Saved data entries
= = = =
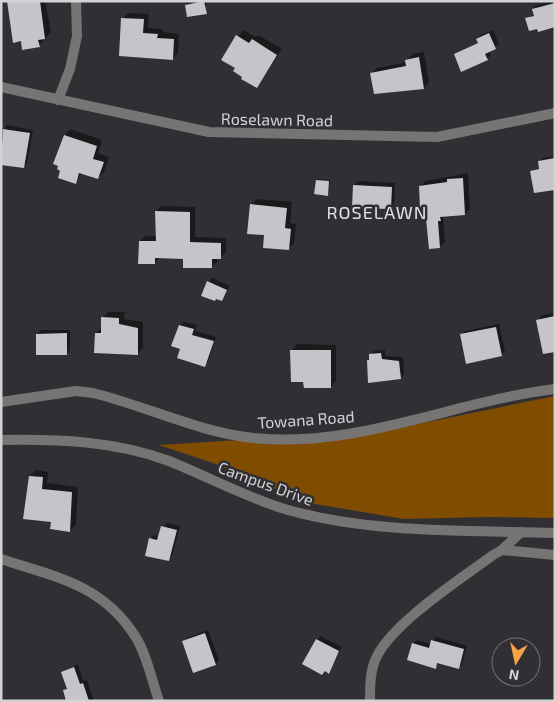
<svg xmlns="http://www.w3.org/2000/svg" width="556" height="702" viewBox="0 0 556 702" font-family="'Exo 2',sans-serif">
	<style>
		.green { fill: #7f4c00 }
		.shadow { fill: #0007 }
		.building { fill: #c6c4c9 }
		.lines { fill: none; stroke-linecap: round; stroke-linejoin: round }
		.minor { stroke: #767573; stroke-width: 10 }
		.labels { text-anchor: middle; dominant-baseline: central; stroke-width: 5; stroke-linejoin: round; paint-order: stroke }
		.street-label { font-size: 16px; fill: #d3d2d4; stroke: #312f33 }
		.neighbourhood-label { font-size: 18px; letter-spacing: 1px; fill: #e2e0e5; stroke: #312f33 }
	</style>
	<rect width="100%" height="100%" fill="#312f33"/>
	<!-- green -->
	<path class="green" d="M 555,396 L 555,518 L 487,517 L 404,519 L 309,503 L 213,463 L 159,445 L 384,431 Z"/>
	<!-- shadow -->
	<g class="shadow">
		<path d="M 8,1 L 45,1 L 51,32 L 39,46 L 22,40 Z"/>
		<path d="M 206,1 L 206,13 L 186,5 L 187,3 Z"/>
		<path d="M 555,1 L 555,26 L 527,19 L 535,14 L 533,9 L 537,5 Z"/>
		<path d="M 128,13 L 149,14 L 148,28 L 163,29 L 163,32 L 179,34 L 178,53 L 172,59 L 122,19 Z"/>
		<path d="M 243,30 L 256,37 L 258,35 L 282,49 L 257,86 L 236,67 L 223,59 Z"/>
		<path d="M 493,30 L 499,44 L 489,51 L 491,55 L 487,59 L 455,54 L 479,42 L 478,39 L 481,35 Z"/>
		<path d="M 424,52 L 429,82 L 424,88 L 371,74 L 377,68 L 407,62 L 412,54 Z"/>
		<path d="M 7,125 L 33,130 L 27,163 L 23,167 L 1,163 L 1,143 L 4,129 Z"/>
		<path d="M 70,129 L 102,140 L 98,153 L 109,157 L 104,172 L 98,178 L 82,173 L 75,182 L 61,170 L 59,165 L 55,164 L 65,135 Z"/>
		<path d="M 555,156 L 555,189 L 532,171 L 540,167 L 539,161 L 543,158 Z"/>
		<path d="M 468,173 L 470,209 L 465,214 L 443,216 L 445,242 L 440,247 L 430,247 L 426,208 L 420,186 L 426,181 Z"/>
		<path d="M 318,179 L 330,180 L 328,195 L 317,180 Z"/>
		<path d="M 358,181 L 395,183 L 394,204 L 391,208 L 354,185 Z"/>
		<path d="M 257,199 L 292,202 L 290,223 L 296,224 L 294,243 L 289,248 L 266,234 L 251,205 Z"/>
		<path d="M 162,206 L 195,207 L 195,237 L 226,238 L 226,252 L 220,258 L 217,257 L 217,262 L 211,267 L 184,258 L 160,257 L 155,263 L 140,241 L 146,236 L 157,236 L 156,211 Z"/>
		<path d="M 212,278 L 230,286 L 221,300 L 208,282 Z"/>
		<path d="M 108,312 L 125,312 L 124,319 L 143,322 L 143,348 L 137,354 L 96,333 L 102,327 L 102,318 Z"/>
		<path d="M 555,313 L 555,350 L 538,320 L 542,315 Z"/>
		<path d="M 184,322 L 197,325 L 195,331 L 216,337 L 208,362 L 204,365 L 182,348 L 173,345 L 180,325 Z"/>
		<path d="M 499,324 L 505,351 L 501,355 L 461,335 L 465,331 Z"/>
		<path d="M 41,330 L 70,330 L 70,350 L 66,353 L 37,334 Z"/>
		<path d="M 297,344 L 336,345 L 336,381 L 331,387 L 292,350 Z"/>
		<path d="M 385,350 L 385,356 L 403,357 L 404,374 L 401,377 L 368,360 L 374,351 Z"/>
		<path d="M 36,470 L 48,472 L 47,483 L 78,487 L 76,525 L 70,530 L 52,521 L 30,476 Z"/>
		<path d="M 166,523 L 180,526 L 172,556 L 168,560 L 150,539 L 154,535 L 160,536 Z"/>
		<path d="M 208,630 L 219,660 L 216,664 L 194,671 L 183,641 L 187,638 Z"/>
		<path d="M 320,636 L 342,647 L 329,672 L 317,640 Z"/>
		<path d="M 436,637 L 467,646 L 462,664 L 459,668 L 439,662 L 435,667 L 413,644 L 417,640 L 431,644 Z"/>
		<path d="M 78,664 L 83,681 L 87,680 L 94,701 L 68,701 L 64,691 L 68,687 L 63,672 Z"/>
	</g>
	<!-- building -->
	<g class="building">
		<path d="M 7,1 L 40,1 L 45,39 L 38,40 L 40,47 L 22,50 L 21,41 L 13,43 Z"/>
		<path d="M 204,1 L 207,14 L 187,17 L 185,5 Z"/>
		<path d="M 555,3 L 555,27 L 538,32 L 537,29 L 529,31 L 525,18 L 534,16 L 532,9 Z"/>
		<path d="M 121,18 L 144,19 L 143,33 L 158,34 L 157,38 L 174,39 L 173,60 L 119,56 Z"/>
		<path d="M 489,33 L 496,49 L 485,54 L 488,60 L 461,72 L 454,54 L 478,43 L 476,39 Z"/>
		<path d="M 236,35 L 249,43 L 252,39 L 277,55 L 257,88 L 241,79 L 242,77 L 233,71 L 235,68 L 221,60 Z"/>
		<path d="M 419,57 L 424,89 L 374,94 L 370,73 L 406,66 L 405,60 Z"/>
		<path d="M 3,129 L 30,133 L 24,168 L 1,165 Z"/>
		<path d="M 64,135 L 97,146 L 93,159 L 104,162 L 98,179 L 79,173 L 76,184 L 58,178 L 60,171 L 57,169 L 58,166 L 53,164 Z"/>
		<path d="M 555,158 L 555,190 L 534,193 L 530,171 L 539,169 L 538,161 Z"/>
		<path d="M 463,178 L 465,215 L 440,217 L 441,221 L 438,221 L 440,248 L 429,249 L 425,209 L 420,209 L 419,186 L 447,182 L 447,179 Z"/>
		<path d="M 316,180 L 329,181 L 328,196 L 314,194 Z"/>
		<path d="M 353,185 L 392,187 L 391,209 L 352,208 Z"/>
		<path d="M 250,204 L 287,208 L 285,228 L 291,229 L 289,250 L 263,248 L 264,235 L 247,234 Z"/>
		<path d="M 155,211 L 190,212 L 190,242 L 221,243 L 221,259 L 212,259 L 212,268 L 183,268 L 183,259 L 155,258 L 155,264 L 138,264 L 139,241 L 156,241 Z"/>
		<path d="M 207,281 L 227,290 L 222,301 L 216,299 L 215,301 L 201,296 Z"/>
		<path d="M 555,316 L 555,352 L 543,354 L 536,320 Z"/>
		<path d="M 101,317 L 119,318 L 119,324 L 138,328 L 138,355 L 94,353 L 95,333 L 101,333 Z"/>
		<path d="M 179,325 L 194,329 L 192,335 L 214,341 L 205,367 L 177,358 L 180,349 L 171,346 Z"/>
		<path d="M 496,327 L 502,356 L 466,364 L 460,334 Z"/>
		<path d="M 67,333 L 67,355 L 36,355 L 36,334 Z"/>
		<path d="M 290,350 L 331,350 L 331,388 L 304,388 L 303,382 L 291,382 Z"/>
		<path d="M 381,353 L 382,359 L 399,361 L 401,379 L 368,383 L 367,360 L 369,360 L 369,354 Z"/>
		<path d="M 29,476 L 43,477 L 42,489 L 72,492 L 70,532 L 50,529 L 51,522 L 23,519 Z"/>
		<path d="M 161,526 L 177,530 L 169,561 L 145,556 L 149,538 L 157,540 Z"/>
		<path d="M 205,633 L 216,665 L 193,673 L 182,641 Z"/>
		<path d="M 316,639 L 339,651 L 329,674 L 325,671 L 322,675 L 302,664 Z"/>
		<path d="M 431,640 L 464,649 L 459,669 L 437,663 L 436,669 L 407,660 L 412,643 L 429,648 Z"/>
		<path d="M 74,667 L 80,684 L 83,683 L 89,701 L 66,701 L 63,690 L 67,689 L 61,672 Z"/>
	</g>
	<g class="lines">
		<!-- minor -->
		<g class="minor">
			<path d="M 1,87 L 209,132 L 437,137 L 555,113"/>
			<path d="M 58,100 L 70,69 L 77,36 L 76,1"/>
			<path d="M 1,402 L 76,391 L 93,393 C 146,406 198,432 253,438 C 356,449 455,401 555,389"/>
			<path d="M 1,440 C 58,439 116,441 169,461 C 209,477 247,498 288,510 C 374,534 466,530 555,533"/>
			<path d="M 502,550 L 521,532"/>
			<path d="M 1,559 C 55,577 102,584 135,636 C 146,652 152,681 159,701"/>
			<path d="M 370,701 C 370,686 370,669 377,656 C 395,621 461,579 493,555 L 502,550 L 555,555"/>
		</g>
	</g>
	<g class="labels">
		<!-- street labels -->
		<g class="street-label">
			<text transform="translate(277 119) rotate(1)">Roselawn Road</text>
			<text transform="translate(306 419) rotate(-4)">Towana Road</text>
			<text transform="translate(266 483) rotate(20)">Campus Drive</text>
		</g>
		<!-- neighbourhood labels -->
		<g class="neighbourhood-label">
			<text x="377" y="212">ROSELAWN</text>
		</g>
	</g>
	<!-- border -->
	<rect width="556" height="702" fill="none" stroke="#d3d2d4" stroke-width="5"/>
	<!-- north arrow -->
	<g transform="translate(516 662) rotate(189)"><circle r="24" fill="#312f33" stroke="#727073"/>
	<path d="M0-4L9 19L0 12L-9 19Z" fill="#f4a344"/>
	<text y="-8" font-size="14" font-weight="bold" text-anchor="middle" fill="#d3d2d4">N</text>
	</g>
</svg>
= = = =
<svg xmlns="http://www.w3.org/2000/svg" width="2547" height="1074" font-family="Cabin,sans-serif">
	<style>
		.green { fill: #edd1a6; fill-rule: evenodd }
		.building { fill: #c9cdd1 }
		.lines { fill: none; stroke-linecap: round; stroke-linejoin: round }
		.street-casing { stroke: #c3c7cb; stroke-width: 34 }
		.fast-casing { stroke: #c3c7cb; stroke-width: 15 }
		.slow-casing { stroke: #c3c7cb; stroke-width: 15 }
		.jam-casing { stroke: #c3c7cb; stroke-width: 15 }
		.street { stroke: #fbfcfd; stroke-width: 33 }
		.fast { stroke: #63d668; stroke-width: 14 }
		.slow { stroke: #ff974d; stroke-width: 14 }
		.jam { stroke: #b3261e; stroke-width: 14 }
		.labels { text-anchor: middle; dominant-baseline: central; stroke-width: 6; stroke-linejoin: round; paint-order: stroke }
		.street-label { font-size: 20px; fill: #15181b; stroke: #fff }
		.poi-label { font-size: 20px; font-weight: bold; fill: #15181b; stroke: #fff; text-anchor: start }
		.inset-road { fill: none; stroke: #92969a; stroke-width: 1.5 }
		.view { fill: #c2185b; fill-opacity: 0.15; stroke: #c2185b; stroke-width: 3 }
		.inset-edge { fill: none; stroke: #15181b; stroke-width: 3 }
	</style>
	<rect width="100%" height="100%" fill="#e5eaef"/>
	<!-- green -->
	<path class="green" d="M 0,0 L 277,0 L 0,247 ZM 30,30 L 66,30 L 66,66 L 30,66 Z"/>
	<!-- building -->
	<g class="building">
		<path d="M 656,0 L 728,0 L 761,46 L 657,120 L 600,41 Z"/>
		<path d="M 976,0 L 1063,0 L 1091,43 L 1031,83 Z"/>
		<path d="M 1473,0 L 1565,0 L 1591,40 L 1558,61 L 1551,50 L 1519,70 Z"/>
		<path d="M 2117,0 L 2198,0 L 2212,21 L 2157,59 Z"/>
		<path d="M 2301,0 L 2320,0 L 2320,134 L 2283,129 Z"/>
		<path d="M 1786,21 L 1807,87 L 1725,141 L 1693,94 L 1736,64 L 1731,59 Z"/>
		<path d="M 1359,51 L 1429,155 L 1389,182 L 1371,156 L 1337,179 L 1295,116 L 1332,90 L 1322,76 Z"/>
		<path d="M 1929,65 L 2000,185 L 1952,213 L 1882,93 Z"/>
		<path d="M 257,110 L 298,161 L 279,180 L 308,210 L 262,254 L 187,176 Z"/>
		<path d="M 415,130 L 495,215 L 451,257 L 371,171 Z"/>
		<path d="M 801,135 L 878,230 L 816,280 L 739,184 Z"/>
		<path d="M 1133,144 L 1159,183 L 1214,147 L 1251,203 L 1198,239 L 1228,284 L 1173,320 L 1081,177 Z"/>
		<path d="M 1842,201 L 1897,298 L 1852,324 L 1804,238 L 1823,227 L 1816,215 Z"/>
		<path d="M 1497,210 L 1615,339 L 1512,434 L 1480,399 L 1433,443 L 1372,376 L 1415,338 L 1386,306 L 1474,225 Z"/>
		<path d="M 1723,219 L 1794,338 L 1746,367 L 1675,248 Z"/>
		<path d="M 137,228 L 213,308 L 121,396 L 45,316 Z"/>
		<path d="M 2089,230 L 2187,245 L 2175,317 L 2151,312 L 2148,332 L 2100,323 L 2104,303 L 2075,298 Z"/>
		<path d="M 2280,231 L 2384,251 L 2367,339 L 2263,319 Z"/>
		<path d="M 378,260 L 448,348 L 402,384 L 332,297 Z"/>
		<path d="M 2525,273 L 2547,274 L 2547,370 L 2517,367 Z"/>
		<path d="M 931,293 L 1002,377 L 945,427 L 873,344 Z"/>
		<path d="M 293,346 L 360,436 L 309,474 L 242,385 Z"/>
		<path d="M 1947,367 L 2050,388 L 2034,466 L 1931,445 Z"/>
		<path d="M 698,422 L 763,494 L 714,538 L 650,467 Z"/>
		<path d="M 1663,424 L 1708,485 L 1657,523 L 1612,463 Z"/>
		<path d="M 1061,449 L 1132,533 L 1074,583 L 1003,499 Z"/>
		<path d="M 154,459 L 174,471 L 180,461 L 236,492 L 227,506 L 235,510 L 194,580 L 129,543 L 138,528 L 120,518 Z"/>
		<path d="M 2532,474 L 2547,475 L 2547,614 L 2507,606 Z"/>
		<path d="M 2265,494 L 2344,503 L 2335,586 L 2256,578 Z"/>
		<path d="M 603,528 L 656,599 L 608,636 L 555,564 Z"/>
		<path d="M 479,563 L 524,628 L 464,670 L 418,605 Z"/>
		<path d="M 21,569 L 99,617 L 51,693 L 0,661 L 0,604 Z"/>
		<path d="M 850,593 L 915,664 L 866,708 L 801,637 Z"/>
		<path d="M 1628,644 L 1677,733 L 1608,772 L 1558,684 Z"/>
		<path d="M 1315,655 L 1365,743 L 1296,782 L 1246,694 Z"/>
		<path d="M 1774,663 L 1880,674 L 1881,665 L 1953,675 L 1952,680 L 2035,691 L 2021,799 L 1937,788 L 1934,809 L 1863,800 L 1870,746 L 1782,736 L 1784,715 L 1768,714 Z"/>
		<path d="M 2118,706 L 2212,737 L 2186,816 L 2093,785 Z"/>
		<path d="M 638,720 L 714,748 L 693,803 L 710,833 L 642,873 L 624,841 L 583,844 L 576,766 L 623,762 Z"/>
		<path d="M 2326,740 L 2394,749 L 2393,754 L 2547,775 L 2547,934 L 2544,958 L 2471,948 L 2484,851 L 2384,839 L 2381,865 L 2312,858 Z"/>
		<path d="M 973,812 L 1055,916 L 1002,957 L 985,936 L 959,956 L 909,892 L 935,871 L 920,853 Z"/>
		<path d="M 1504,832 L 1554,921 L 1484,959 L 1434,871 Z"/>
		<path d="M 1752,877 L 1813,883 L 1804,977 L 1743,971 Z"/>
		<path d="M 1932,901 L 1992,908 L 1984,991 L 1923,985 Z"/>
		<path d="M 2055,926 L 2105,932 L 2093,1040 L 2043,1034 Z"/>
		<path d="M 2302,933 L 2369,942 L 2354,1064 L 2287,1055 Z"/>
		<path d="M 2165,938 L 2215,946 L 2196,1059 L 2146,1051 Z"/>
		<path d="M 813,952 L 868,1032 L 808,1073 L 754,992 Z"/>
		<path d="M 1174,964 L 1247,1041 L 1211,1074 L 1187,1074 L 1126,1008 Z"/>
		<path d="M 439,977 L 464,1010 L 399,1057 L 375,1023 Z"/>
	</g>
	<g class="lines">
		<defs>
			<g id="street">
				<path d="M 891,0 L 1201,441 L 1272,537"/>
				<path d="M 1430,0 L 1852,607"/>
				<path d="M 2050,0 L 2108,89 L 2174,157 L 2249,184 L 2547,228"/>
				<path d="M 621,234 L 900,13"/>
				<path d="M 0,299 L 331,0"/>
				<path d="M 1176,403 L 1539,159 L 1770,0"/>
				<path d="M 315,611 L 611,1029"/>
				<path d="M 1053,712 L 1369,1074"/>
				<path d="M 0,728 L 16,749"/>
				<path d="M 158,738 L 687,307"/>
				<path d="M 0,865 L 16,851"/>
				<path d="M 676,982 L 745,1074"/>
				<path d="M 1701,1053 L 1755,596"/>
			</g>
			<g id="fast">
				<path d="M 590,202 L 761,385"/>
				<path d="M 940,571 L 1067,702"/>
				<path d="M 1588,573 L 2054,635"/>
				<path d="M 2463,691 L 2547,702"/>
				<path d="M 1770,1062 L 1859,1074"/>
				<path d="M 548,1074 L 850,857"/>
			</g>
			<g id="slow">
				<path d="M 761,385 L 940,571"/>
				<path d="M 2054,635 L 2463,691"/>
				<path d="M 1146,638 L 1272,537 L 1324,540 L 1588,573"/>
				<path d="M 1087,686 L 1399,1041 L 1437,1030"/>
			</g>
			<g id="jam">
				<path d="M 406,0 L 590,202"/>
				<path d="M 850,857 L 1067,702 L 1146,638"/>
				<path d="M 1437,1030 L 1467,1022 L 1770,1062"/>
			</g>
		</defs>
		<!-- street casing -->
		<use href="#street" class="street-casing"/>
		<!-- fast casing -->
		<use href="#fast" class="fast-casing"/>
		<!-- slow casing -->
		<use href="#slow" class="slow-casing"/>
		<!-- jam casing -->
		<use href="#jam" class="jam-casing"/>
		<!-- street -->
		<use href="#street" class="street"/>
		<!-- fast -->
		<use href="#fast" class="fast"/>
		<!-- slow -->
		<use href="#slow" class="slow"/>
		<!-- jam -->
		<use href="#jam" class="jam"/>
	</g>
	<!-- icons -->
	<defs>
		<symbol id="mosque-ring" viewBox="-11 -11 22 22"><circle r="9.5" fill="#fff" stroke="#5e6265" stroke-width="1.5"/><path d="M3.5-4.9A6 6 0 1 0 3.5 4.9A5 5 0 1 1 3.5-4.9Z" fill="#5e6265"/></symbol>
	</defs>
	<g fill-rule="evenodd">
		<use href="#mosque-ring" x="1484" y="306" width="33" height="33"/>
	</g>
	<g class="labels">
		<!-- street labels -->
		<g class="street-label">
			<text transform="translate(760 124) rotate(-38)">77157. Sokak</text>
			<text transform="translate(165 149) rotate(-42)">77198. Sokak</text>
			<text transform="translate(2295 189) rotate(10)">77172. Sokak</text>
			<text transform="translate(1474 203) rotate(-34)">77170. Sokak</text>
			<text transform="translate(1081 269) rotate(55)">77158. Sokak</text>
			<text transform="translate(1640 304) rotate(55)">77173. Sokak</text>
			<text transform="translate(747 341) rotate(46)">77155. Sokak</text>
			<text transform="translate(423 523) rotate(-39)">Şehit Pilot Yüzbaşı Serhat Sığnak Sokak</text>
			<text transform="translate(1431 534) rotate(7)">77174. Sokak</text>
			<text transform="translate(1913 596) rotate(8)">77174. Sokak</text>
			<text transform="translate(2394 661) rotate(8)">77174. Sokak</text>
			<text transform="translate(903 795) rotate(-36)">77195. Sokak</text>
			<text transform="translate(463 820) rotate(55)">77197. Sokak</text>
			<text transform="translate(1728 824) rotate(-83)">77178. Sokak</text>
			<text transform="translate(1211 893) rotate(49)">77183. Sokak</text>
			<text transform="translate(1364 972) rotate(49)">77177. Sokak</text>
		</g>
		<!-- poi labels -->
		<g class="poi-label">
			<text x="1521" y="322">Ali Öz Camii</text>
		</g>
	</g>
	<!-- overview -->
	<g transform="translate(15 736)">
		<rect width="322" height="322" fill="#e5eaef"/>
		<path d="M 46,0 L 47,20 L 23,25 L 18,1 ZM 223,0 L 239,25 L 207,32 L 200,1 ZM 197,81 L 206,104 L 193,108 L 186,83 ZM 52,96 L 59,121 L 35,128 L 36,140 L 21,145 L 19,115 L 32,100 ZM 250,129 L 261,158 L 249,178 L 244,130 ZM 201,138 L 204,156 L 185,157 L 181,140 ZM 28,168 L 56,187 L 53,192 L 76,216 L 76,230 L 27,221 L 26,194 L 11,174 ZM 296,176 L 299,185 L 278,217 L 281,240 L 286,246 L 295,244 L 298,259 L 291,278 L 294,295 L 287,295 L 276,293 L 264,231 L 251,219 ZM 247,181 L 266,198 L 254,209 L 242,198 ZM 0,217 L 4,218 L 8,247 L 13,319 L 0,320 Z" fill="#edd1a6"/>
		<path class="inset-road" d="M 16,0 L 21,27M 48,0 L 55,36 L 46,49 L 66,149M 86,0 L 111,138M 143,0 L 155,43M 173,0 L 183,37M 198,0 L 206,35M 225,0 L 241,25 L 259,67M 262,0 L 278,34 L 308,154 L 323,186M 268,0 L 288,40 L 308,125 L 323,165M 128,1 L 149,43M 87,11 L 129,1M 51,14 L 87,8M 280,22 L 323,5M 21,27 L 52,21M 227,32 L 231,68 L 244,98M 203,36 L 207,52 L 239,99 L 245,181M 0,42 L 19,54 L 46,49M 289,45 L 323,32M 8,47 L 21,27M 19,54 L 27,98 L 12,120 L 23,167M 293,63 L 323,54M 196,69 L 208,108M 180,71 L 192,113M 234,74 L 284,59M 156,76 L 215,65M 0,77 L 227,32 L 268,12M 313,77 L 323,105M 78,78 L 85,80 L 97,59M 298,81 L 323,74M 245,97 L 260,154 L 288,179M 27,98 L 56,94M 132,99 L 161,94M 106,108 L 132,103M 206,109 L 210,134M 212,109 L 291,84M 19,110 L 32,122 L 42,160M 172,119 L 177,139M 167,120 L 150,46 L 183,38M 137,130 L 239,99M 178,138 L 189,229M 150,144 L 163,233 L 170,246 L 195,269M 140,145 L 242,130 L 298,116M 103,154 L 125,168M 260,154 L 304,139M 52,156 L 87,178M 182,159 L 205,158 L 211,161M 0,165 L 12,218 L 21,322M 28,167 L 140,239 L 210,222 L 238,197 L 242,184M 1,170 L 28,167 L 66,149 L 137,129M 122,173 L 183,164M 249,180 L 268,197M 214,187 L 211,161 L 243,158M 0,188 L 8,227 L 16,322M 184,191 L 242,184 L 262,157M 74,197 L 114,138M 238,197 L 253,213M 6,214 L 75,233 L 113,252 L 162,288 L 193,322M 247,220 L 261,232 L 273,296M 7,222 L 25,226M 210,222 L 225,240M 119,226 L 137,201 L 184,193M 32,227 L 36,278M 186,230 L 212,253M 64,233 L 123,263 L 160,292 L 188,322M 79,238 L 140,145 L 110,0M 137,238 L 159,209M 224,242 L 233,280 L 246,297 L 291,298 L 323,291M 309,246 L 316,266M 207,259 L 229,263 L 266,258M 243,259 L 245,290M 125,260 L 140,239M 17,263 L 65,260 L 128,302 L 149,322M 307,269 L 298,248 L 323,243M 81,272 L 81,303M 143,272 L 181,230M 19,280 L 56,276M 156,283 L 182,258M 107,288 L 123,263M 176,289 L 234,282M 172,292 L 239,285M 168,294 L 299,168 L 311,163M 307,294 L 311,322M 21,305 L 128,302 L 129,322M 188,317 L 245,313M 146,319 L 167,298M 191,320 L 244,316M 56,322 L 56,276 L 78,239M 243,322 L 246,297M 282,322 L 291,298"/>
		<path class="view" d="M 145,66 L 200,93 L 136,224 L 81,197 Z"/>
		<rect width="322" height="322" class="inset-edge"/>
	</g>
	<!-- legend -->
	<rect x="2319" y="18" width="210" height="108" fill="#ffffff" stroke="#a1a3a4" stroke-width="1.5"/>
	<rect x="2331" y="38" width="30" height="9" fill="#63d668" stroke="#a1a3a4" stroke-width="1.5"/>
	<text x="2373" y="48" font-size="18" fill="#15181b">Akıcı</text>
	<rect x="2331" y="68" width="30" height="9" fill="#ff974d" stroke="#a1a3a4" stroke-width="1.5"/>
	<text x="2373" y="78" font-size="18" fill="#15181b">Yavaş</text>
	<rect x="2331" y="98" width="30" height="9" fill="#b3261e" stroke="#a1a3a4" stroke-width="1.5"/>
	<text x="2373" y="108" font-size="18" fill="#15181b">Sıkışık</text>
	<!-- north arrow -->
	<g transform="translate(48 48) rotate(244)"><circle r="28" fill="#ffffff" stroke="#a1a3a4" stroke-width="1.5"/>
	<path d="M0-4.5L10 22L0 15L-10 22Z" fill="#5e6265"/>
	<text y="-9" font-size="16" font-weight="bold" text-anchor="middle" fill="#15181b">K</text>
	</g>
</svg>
= = = =
EXERCISE BRIEF:
Supply only the count of lines above holding "xmlns".

EXPECTED OUTPUT:
2